2005: Boston Marathon

Ten years pass and I’m keen to take on another big challenge. I had run a few marathons earlier in my career, but I was just outside the Boston qualifying standard. Now, after recently turning 40, the standard dropped enough to be in range. Although marathon was never my best distance, the allure of Boston beckoned.

I realized that Boston is really a two (or more) year process. First, you have to qualify, then you have to prepare to run the big one. To help bolster my motivation and resolve for the long commitment, I took some inspiration from other runners. Not the other runners who were also doing Boston, but the ones who weren’t. It’s tough to qualify for Boston, and there are many a dedicated and fanatical runner who would do anything to run Boston, but for a multitude of different reasons, cannot make the cut. I dedicated my run to them. That sense of purpose beyond myself became a driving force.

I qualified for Boston on my first attempt. I didn’t make the cutoff by much, but I made it by enough. Now the dream of Boston was becoming my reality. I needed to put together an “A” marathon. I wanted to see if I could break the three-hour barrier. I gathered all of my training knowledge and worked up a plan. I kept to my schedule and pumped up my motivation. I was ready for race day.

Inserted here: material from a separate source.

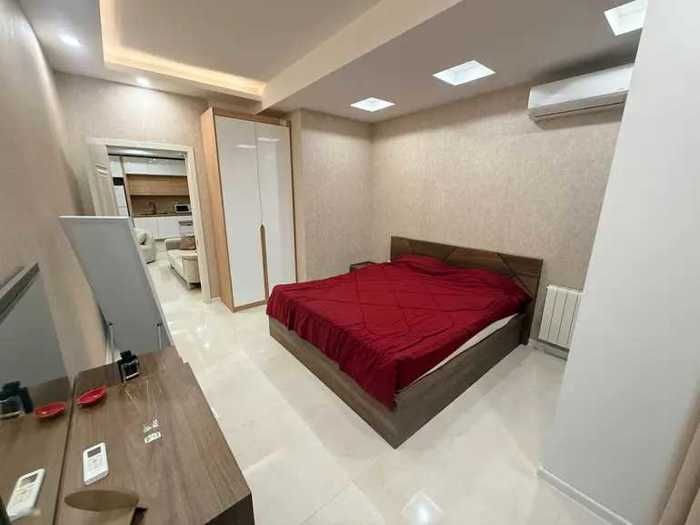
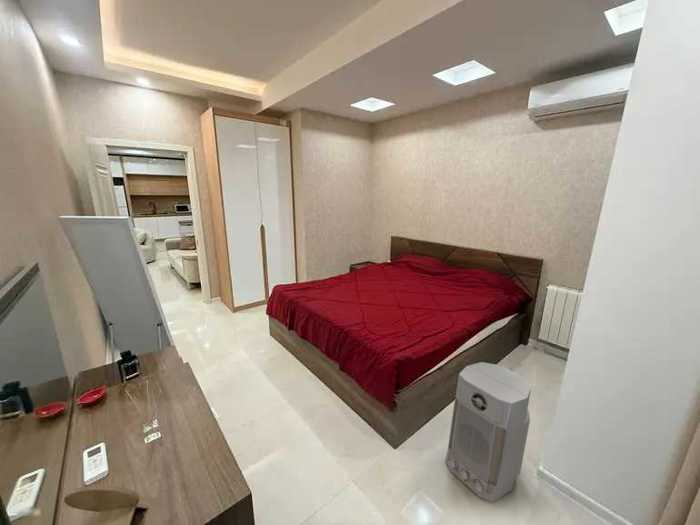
+ air purifier [444,361,532,504]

In a gesture to the runners who weren’t there, I carried a disposable camera with me so I could take a picture every mile or so. (This was back in the days before smartphone cameras and live selfie streaming, if you can imagine.) I wanted to share the experience back with them so they could get the Boston experience, if only indirectly. I had a monthly magazine column at the time, so I did a photo-story of my Boston adventure.

While the photos and the story turned out well, my race wasn’t the kind of glorious success I had at Muncie. I was on pace to hit the three-hour mark through the first 10 miles or so, but then my quads started to get chilly and tighten up. I tried everything I could think of to loosen them up, but nothing helped. At about 15 miles, I had to walk a bit. My sub-three-hour dream was gone, but I could still set a PR. Then I had to walk some more. Good-bye PR.

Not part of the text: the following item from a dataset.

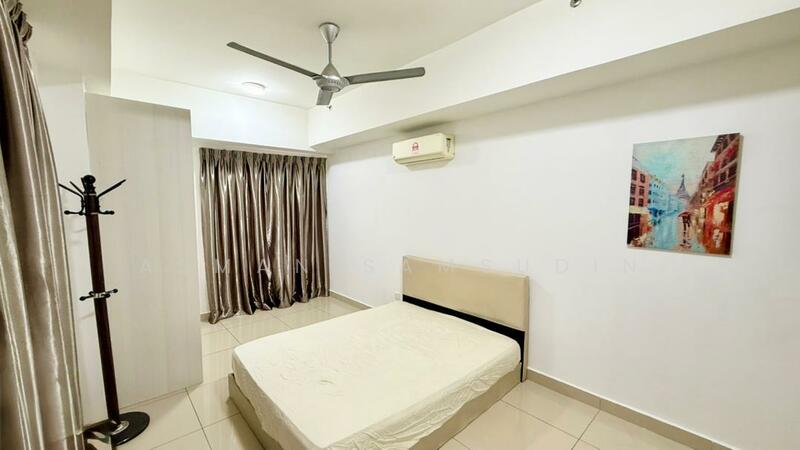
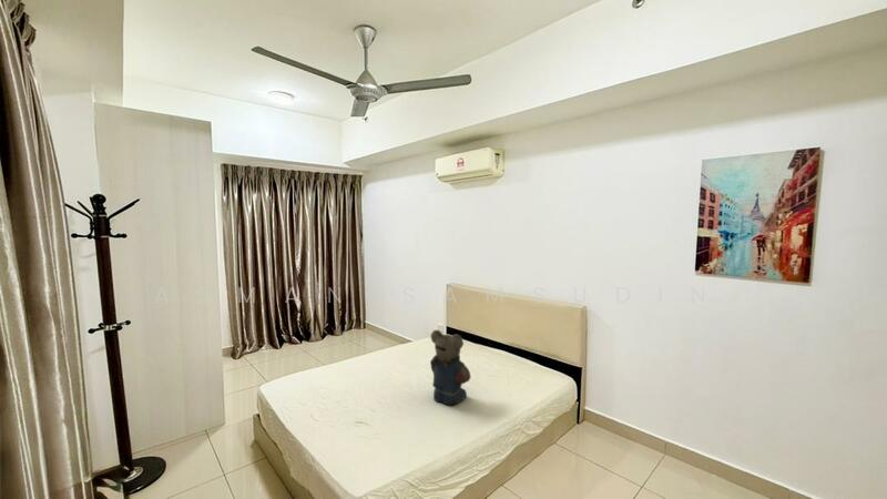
+ teddy bear [429,329,472,407]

But this race wasn’t just about me, it was about my inspiration runners, too. I had to come to terms with the fact that my personal goals were out the window, but I could still finish, and I could still share the experience. Recalculating – in mid-race. Just get me to the finish line. I’ll still be a Boston finisher. I’ll satisfy my pledge. Life will go on.

Ironically, the part of the race where I felt best was going up Heartbreak Hill. While the modest hill is often the biggest challenge for the runners, the incline was actually favorable to my stiff legs. So, while others suffered, I actually picked up the pace a bit. The ensuing downhills were painful, but at least I had a little enjoyment from passing others on the hill, if only for a moment.

I made it to the finish line. I got my finisher’s medal. I ran the slowest marathon of my life. But at that point, I was happy just to be there. It wasn’t the result I had hoped for, but it taught me not to focus so much on those kinds of details. While goals are good, sometimes you have to let go and embrace the moment without judging it. A little perspective goes a long way.